I always feel most comfortable if the property owner or manager responds quickly to queries. I like to speak to them by phone so I get a clear feeling that they are who they say they are.
I’ve had better luck with VRBO and HomeAway rentals than with Airbnb. With Airbnb, I’ve seen more misrepresentation by landlords — such as the Kauai rental that claimed to be a peaceful riverside walk from the ocean but turned out to require hiking the narrow shoulder of a busy highway. With any online offering, carefully inspect photos and read reviews (recent reviews are best). Try to get a street address so you can go to Google Street View and see the neighborhood. If anything feels fishy, ask the landlord for references and make more calls.

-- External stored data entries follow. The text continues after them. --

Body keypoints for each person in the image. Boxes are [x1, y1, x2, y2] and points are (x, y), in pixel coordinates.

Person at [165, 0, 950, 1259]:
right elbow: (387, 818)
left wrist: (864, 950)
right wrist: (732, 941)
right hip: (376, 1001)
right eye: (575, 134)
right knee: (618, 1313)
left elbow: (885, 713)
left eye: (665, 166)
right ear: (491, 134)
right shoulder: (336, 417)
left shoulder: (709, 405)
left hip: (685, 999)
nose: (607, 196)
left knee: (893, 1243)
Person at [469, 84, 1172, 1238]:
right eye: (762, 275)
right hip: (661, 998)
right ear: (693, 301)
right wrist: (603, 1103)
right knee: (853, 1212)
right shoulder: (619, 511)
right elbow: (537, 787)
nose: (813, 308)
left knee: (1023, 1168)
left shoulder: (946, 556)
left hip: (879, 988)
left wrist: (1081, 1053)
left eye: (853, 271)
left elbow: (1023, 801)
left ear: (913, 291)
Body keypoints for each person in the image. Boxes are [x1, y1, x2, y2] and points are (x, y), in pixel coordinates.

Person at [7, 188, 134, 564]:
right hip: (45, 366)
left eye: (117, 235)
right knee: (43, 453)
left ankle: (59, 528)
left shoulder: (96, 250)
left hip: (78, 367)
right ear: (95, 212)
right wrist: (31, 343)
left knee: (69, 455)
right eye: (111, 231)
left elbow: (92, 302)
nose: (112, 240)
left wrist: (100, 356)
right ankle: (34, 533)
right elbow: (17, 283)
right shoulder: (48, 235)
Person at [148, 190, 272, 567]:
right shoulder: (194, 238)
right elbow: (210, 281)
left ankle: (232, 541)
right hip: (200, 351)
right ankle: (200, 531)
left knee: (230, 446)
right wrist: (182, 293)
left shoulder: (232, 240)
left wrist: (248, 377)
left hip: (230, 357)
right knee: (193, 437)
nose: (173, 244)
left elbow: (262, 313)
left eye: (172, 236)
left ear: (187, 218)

If you don’t find what you want on the first look, try alternate dates or revise your filters. On the North Shore of Oahu, you rarely need air conditioning; just open windows and let the trade winds blow through. And maybe, for this week of reconnecting with family or friends, you really don’t need internet. (Unplug, you might like it.)
More about Oahu’s North Shore
The laid-back town of Haleiwa (“haw-lay-EE-va”) is the focal point of Oahu’s North Shore community. It’s about 40 minutes, via the H2 freeway and Highway 99, from Honolulu International Airport. Or take the less direct, slower and much more scenic Highway 83 (Kamehameha Highway) along the island’s windward shore through Kaneohe and Kahuku (allow 90 minutes or more).

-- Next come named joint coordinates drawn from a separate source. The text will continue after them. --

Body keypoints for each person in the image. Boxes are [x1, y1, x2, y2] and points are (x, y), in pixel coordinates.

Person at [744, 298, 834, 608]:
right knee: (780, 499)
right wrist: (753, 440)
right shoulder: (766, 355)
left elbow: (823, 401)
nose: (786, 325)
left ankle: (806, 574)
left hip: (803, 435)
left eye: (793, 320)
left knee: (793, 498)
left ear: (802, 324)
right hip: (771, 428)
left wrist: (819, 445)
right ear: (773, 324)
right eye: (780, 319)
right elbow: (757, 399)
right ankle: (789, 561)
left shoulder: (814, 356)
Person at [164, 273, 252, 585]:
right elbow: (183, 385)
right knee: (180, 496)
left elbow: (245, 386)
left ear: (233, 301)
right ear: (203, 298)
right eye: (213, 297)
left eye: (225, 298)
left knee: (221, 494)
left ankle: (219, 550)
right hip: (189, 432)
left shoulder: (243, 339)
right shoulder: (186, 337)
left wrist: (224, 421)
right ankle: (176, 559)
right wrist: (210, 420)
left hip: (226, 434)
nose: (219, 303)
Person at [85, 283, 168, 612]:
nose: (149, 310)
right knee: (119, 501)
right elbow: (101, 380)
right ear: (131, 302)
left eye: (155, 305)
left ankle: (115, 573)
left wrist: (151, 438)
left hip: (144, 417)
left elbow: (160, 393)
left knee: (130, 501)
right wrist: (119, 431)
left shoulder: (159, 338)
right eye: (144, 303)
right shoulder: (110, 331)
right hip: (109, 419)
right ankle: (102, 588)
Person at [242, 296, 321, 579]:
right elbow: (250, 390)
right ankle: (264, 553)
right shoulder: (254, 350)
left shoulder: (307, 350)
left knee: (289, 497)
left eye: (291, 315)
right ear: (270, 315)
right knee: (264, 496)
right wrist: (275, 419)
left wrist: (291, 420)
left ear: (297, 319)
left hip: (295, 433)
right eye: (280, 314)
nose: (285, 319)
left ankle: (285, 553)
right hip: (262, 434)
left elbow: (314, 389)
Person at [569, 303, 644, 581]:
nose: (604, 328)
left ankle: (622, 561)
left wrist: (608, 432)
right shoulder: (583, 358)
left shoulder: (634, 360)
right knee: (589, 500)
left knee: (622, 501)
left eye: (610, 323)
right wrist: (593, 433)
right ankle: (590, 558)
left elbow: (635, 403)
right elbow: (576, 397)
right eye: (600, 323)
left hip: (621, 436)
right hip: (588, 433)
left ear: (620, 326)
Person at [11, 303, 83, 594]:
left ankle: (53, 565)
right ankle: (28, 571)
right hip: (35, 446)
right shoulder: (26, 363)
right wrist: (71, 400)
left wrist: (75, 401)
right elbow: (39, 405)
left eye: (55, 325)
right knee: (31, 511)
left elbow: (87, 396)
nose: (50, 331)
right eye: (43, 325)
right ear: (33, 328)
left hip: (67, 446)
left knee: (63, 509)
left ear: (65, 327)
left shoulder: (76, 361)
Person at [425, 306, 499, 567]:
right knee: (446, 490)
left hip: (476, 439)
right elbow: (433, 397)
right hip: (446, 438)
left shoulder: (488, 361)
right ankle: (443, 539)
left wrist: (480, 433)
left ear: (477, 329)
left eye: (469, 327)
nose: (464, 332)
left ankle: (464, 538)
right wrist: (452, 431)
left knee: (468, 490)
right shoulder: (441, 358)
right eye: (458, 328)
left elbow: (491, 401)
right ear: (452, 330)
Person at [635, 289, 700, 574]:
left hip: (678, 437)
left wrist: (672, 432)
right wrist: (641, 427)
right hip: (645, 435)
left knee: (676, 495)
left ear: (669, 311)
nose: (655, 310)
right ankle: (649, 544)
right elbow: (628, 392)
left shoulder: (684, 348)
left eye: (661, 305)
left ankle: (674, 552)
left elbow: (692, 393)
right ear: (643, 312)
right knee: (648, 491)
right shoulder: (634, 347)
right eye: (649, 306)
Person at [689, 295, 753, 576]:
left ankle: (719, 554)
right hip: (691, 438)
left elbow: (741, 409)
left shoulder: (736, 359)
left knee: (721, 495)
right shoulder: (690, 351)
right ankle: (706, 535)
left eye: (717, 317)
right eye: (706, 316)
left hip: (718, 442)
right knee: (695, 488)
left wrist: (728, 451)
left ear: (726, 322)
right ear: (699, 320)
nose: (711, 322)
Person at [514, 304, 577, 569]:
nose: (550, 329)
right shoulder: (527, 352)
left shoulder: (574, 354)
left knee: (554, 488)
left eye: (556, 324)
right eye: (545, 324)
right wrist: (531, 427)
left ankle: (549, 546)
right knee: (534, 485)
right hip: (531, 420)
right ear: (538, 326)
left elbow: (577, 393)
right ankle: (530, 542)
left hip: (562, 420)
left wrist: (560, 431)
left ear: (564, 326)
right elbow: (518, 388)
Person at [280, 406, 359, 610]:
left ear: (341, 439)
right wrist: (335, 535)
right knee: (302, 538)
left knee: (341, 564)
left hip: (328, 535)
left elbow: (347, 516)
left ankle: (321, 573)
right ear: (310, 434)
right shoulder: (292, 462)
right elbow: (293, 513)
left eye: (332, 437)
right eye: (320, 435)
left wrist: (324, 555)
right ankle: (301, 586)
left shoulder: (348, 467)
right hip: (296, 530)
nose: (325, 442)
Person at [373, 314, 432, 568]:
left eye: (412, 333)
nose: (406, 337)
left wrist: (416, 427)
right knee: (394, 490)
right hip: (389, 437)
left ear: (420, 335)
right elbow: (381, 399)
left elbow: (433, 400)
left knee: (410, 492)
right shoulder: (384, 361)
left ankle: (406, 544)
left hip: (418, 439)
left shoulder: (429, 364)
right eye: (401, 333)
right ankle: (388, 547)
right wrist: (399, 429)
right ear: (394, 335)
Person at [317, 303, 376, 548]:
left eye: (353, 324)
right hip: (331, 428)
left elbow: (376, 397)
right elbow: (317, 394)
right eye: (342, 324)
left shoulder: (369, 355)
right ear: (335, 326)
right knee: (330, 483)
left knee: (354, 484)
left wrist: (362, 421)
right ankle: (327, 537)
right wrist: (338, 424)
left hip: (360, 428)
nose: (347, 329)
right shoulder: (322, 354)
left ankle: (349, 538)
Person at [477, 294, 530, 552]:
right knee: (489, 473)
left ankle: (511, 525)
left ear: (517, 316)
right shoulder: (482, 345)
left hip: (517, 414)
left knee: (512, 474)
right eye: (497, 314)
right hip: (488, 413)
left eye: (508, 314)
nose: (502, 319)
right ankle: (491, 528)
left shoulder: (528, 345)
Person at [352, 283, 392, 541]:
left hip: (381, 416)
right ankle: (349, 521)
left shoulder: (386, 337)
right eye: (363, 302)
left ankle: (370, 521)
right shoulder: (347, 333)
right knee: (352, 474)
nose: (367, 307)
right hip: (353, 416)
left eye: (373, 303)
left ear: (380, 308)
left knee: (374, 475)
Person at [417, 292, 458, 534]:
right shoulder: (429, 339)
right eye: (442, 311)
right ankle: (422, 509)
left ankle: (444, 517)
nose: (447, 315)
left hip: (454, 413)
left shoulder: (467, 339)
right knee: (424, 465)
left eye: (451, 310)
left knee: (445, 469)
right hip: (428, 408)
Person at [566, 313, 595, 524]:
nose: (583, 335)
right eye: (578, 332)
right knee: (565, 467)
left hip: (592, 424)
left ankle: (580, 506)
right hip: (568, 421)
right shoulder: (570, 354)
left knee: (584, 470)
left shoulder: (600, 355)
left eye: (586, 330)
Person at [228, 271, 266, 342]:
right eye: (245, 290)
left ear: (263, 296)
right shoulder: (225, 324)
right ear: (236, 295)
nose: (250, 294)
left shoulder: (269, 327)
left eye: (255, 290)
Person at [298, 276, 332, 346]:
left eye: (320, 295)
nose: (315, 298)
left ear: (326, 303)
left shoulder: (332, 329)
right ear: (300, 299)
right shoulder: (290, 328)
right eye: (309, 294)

Every second Saturday, 3-7 p.m., is Art Walk evening in Haleiwa. Galleries and shops stay open late and you can meet local artists. See gonorthshore.org/haleiwa-art-walk.
Historic walking tour
Take a 90-minute walking tour of historic Haleiwa. Tour by appointment (at least 48 hours notice needed): $10. Visit Haleiwa Shingon Mission, Lili'uokalani Church, Waialua Court House and more. See gonorthshore.org/history-and-tours.